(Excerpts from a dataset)
·····

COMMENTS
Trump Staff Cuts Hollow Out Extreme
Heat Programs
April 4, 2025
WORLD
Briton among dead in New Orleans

·····

§ Assignment
Lay out every line of the records above as a Markdown table with two columns, Row and Line. Number the rows in order and leave out any blank lines.

§ The completed task
| Row | Line |
|---|---|
| 1 | COMMENTS |
| 2 | Trump Staff Cuts Hollow Out Extreme |
| 3 | Heat Programs |
| 4 | April 4, 2025 |
| 5 | WORLD |
| 6 | Briton among dead in New Orleans |